Google: Delete Here, Not There!
Our “privacy community” readers are probably very well aware that Google has recently admitted that the company’s Street View cars had been collecting the contents of communications sent over unsecured WiFi networks. The European authorities are incensed about this revelation and today we read reports that the FTC may be investigating.
We trust that regulators, advocates and privacy experts will be deeply focused on how this could have happened and whether any laws were broken. But we don’t understand Google’s rush to destroy this data immediately. How will any of the inquiries determine exactly what happened without having the time to review the records? If it is being kept securely and not being used for other purposes, what is the rush to delete the data?

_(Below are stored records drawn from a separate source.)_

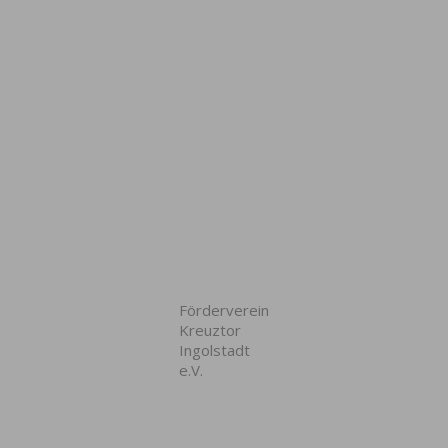
Förderverein
Kreuztor
Ingolstadt
e.V.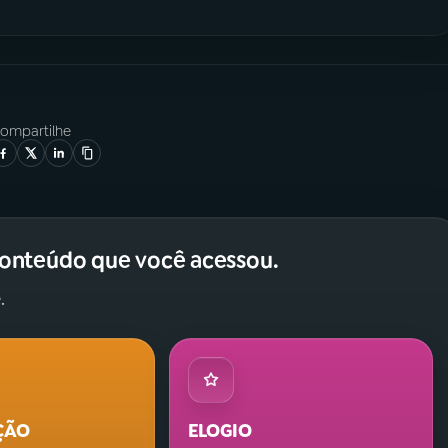
ompartilhe
conteúdo que você acessou.
.
ÇÃO
ELOGIO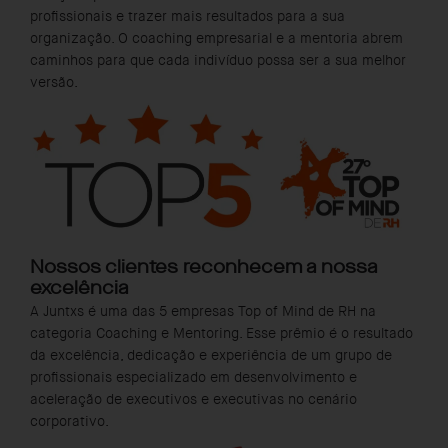
profissionais e trazer mais resultados para a sua
organização. O coaching empresarial e a mentoria abrem
caminhos para que cada indivíduo possa ser a sua melhor
versão.
Nossos clientes reconhecem a nossa
excelência
A Juntxs é uma das 5 empresas Top of Mind de RH na
categoria Coaching e Mentoring. Esse prêmio é o resultado
da excelência, dedicação e experiência de um grupo de
profissionais especializado em desenvolvimento e
aceleração de executivos e executivas no cenário
corporativo.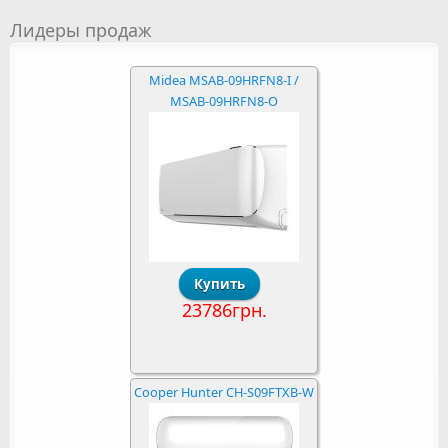
Лидеры продаж
Midea MSAB-09HRFN8-I /
MSAB-09HRFN8-O
23786грн.
Cooper Hunter CH-S09FTXB-W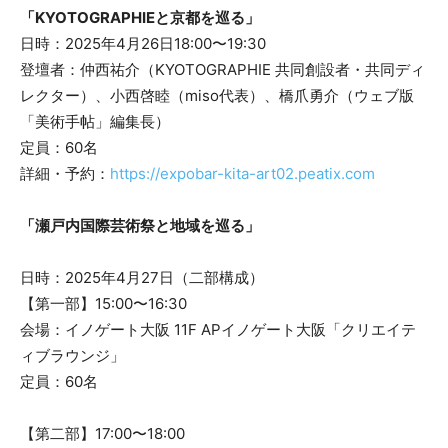
「KYOTOGRAPHIEと京都を巡る」
日時：2025年4月26日18:00〜19:30
登壇者：仲西祐介（KYOTOGRAPHIE 共同創設者・共同ディ
レクター）、小西啓睦（miso代表）、橋爪勇介（ウェブ版
「美術手帖」編集長）
定員：60名
詳細・予約：
https://expobar-kita-art02.peatix.com
「瀬戸内国際芸術祭と地域を巡る」
日時：2025年4月27日（二部構成）
【第一部】15:00〜16:30
会場：イノゲート大阪 11F APイノゲート大阪「クリエイテ
ィブラウンジ」
定員：60名
【第二部】17:00〜18:00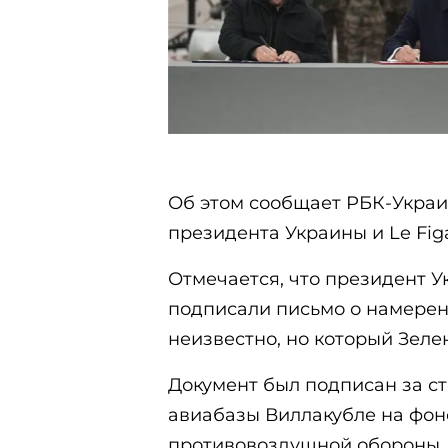
Об этом сообщает РБК-Украи
президента Украины и Le Figa
Отмечается, что президент У
подписали письмо о намерен
неизвестно, но который Зеле
Документ был подписан за ст
авиабазы Виллакубле на фон
противовоздушной обороны.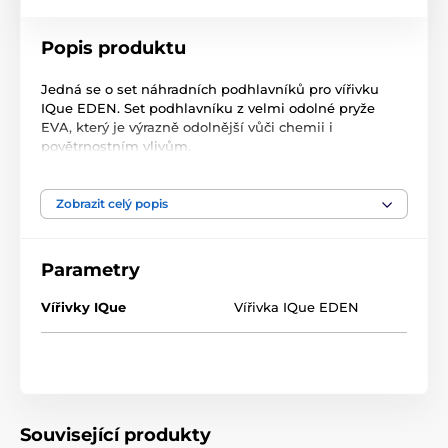
Popis produktu
Jedná se o set náhradních podhlavníků pro vířivku
IQue EDEN. Set podhlavníku z velmi odolné pryže
EVA, který je výrazně odolnější vůči chemii i
povětrnostním vlivům.
Set obsahuje: 1x dlouhý XL podhlavník (EVA133), 2x
rohový podhlavník (EVA114).
Zobrazit celý popis
Parametry
Vířivky IQue
Vířivka IQue EDEN
Související produkty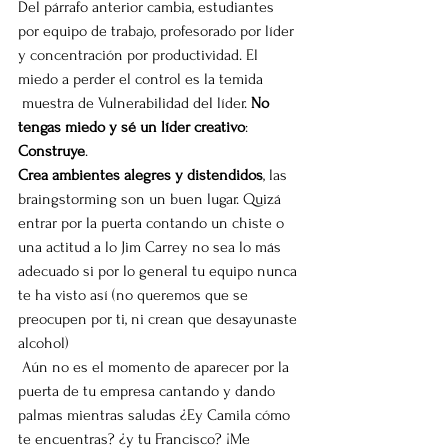
Del párrafo anterior cambia, estudiantes 
por equipo de trabajo, profesorado por líder 
y concentración por productividad. El 
miedo a perder el control es la temida 
 muestra de Vulnerabilidad del líder. 
No 
tengas miedo y sé un líder creativo
: 
Construye
.
Crea ambientes alegres y distendidos
, las 
braingstorming son un buen lugar. Quizá 
entrar por la puerta contando un chiste o 
una actitud a lo Jim Carrey no sea lo más 
adecuado si por lo general tu equipo nunca 
te ha visto así (no queremos que se 
preocupen por ti, ni crean que desayunaste 
alcohol)
 Aún no es el momento de aparecer por la 
puerta de tu empresa cantando y dando 
palmas mientras saludas ¿Ey Camila cómo 
te encuentras? ¿y tu Francisco? ¡Me 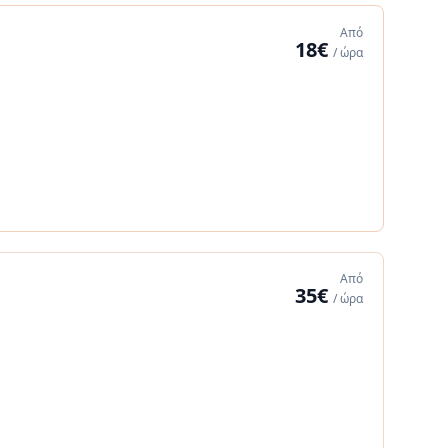
Από
18€
/ ώρα
Από
35€
/ ώρα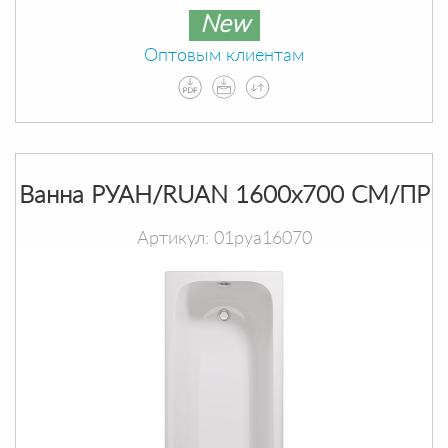
New
Оптовым клиентам
Ванна РУАН/RUAN 1600х700 СМ/ПР
Артикул: 01руа16070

If Google is interested in deleting sensitive data, it should reconsider its retention period for search and for ad-serving log file data. We have repeatedly urged search engines and ad networks to recognize that long term retention of such data creates a risk to users that it will be disclosed. Whether it is risk of hackers, accidents like the one above, or governments at home and abroad, keeping detailed user log data long term creates a disproportionate risk to any commercial benefit expected. In the past year, Yahoo has been able to implement a three month retention period for its search and adserving log data, without any impact on the quality of search results or adserving capabilities. Why can’t other companies step up and follow in Yahoo’s lead? The Article 29 Working Group of European regulators have advised that 6 months is the maximum time period for search data retention in their jurisdiction and Microsoft has already started deleting the full IP addresses from their search logs after 6 months.
So if deletion of data is called for, now is the time to make progress on deleting long term records of the “database of intentions” stored in Google’s log files. Regulators should demand that Google hold off on destruction of the WiFi data that may be needed to reconstruct this incident, until it can be done in an orderly manner and when questions about how this happened can be put to rest.